(Beginning of Provided material)

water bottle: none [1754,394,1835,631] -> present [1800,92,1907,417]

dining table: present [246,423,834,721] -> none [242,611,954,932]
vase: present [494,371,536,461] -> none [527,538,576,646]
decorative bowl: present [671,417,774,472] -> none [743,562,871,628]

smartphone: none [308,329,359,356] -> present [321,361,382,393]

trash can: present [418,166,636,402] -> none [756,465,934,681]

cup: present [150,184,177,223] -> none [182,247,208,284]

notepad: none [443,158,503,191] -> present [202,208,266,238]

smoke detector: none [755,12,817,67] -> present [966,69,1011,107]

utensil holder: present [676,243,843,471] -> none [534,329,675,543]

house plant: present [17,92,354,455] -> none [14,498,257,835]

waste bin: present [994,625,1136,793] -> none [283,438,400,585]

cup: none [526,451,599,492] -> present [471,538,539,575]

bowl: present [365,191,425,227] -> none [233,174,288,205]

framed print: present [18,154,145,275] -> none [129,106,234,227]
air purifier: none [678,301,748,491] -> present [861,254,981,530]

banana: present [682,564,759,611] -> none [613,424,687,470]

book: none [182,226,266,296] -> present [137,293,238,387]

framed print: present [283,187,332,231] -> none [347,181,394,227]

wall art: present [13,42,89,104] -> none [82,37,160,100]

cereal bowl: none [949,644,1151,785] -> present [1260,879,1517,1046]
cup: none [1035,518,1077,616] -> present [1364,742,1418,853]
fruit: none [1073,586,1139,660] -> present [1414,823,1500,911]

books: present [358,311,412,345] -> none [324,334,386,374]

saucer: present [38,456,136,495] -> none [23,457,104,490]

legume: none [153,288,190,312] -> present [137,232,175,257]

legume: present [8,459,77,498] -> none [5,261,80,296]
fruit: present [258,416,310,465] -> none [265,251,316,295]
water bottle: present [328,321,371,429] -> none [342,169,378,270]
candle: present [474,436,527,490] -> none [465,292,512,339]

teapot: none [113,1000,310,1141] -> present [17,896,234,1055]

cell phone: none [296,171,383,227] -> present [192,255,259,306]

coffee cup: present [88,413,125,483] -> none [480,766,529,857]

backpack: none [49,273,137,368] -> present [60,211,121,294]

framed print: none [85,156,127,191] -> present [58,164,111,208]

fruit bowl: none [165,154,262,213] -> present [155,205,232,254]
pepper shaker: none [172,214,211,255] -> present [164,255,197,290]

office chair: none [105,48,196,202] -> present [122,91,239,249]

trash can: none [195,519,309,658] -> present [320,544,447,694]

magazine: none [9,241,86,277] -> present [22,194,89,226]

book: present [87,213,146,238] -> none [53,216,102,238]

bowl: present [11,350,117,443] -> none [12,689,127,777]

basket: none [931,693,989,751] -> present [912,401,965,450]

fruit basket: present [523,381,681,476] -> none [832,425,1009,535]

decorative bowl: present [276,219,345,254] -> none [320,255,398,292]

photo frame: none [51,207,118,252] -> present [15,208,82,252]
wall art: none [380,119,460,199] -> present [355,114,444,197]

(End of Provided material)

▶ [Goal of the exercise]:
No line should appear in the answer except those from the one containing "bowl: present [11,350,117,443]" through the last line of the listing, each retyped exactly.

▶ [Result]:
bowl: present [11,350,117,443] -> none [12,689,127,777]

basket: none [931,693,989,751] -> present [912,401,965,450]

fruit basket: present [523,381,681,476] -> none [832,425,1009,535]

decorative bowl: present [276,219,345,254] -> none [320,255,398,292]

photo frame: none [51,207,118,252] -> present [15,208,82,252]
wall art: none [380,119,460,199] -> present [355,114,444,197]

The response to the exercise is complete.